Director Tony Savile (left) and festival adjudiator Michael Armstrong work with actors Chris Armstrong  and Kara Pare to help polish Over the River and Through the Woods for the provincial festival.

Director Tony Savile (left) and festival adjudiator Michael Armstrong work with actors Chris Armstrong and Kara Pare to help polish Over the River and Through the Woods for the provincial festival.

Lakecity play wins spot at provincial festival

The Williams Lake Studio Theatre’s production of Over the River and Through the Woods won best production at the zone festival.

The Williams Lake Studio Theatre’s production of Over the River and Through the Woods won best production at the Central Interior Zone Festival in Kersley last weekend.

The festival was hosted by the Kersley Players and featured four plays: Closer and Over the River and Through the Woods from Williams Lake; Bad Fishing by the Kersley Players: and Godfather Death from the Prince George’s Pocket Theatre.

Michael Armstrong, an actor, director, playwright and professor based out of Victoria, adjudicated the festival.
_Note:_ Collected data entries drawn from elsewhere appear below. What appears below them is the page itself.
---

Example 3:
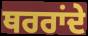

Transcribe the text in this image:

ਥਰਰਾਂਦੇ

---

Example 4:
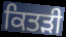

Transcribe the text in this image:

ਕਿਤੜੀ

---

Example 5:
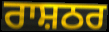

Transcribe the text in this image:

ਰਾਸ਼ਠਰ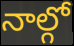
నాల్గో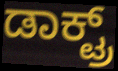
ಡಾಕ್ಟ್ರ್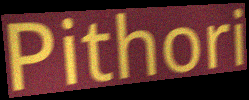
Pithori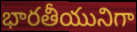
భారతీయునిగాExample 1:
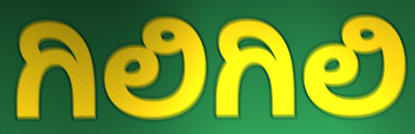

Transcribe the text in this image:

ಗಿಲಿಗಿಲಿ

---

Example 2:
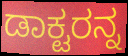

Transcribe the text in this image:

ಡಾಕ್ಟರನ್ನ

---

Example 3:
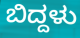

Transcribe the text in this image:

ಬಿದ್ದಳು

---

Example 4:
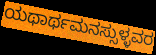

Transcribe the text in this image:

ಯಥಾರ್ಥಮನಸ್ಸುಳ್ಳವರ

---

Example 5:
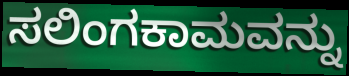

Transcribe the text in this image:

ಸಲಿಂಗಕಾಮವನ್ನು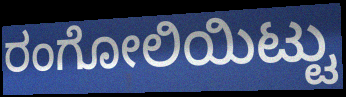
ರಂಗೋಲಿಯಿಟ್ಟು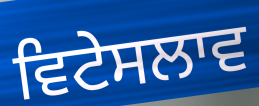
ਵਿਟੇਸਲਾਵ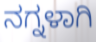
ನಗ್ನಳಾಗಿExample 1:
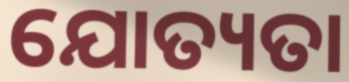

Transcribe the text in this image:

ଯୋତ୍ୟତା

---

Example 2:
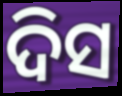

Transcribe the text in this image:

ଦିସ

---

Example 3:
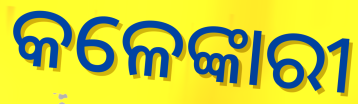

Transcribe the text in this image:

କଳେଙ୍କାରୀ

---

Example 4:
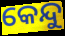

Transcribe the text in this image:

କେନ୍ଦୁ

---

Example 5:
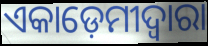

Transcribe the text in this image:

ଏକାଡ଼େମୀଦ୍ଵାରାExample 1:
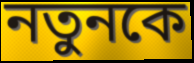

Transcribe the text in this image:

নতুনকে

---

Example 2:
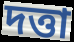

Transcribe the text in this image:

দত্তা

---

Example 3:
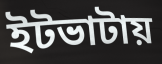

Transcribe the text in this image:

ইটভাটায়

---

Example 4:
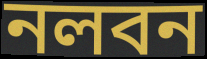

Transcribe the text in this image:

নলবন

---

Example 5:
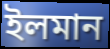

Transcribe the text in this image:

ইলমানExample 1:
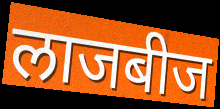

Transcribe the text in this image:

लाजबीज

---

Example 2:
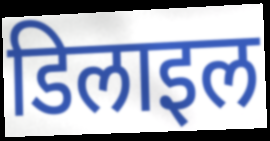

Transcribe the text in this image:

डिलाइल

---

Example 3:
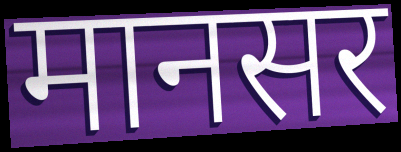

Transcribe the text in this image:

मानसर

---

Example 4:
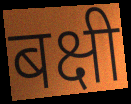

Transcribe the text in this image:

He critiqued plays and gave workshops in order to help the productions and actors improve.

As winners, Over the River will compete at the Mainstage Festival, a B.C. – wide event hosted in Kamloops in July.

In order to prepare themselves for the festival, the Over the River and Through the Woods cast and crew participated in a six-hour workshop with Armstrong Sunday morning.
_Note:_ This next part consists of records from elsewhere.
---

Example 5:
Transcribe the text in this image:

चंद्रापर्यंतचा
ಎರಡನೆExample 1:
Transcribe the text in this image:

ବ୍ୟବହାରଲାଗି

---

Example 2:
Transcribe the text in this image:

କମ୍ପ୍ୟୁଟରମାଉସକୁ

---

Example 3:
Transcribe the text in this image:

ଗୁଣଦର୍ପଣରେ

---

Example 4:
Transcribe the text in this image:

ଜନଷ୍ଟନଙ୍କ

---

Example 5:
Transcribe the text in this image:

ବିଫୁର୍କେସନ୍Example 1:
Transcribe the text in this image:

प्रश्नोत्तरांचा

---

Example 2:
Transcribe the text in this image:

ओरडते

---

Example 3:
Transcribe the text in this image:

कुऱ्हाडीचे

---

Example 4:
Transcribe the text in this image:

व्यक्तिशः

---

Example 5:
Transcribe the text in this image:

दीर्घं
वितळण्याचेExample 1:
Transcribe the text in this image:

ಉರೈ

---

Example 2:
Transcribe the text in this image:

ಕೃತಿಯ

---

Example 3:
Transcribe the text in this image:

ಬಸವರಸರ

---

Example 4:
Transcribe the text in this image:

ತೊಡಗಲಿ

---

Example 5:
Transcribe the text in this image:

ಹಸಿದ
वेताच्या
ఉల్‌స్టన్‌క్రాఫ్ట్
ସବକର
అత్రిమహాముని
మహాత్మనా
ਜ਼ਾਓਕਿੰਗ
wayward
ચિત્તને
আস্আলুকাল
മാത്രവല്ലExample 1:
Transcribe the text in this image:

“Michael [Armstrong] gave us some invaluable tips on how we could improve the overall production,” said director Tony Savile.
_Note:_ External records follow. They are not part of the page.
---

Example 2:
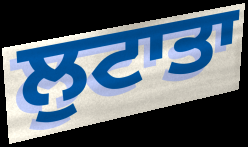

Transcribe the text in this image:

ਲੁਟਾਤਾ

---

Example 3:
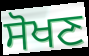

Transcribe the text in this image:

ਸੋਖਣ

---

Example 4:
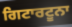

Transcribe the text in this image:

ਗਿਟਾਰਟੂਨਾ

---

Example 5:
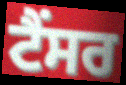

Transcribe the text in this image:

ਟੈਂਸਰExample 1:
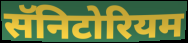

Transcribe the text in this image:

सॅनिटोरियम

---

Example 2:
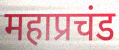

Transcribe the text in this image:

महाप्रचंड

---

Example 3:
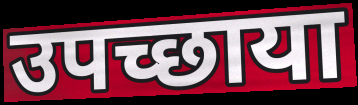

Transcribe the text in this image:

उपच्छाया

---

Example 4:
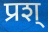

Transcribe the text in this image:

प्रश्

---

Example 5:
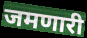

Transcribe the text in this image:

जमणारी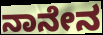
ನಾನೇನ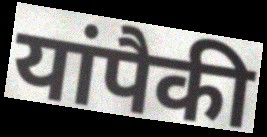
यांपैकीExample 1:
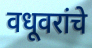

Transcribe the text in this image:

वधूवरांचे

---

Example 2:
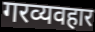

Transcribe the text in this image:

गरव्यवहार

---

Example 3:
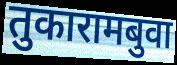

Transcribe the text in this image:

तुकारामबुवा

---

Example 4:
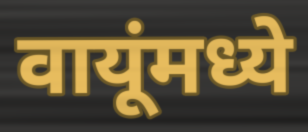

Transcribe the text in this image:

वायूंमध्ये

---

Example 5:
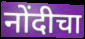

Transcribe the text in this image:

नोंदीचाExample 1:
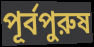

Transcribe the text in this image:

পূর্বপুরুষ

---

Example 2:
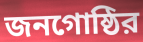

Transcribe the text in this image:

জনগোষ্ঠির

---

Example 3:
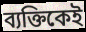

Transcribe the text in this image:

ব্যক্তিকেই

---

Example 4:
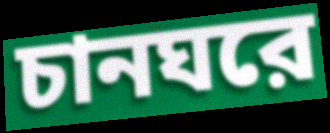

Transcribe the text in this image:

চানঘরে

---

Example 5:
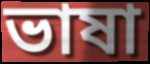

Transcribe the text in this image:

ভাষাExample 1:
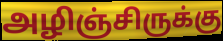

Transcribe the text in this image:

அழிஞ்சிருக்கு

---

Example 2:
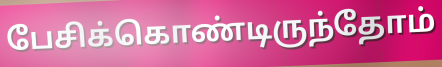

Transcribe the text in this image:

பேசிக்கொண்டிருந்தோம்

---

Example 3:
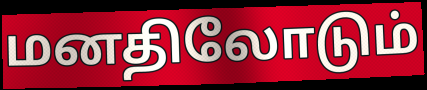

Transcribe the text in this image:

மனதிலோடும்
“It was intense. He came up with some really great ideas,” Savile said.

This was Savile’s first time directing a play at festival.

During the workshop Armstrong put the actors through their paces, reworking scenes and throwing out ideas and thoughts for the actors to build on.

“I’m opening doors for them and hopefully they will step through those doors and change and grow,” said Armstrong, who also adjudicated the North Island Zone Festival.

“I’m excited to see them at Mainstage,” Armstrong said. “I’ll be looking to see if I make a difference.”

For now, the Over the River cast and crew will take a short break in order to “decompress.”

Soon though, they will restart rehearsals in order to prepare the play for the Mainstage Festival.

“I’m really so excited to go to Mainstage,” said Kara Pare, 16, who won best youth performance for her part in Over the River.

“I am ecstatic, especially to watch the other plays. I am really excited to see all the different creativity that everyone displays.”

The Mainstage Festival features 10 plays from across the province in an eight-day extravaganza including script readings, workshops, play critiques, theatre courses, and a final awards ceremony.  “I’d like to win,” Savile said. “But overall I want learn what I can from the adjudicator and coffee critique and learn more tricks of the trade.”

“It’s trying, it’s time consuming, it’s exciting, it’s energizing, it’s confusing, it’s scary. It’s all of those things. But mostly, it’s fun,” he said.

Armstrong handed out several other awards at the CIZ festival.

Closer’s Kathleen MacDonald won Best Supporting Actress and Bobby-Jo MacNair won Best Performance by a first time actor.

In Over the River and Through the Woods, Michael Rawluk won best actor, Sylvia Smith won best actress, and Kara Pare won best youth performance.

For the same production, Tony Savile and Sylvia Smith won best set, and Shane Tollefson won best lighting.

 

The Kersley Players’ Gary Minnet won best supporting actor.

 

Allison Haley won best director and Frank Caffrey received an honourable mention for best actor in Godfather Death, which also received awards for best sound, best visual presentation and best backstage.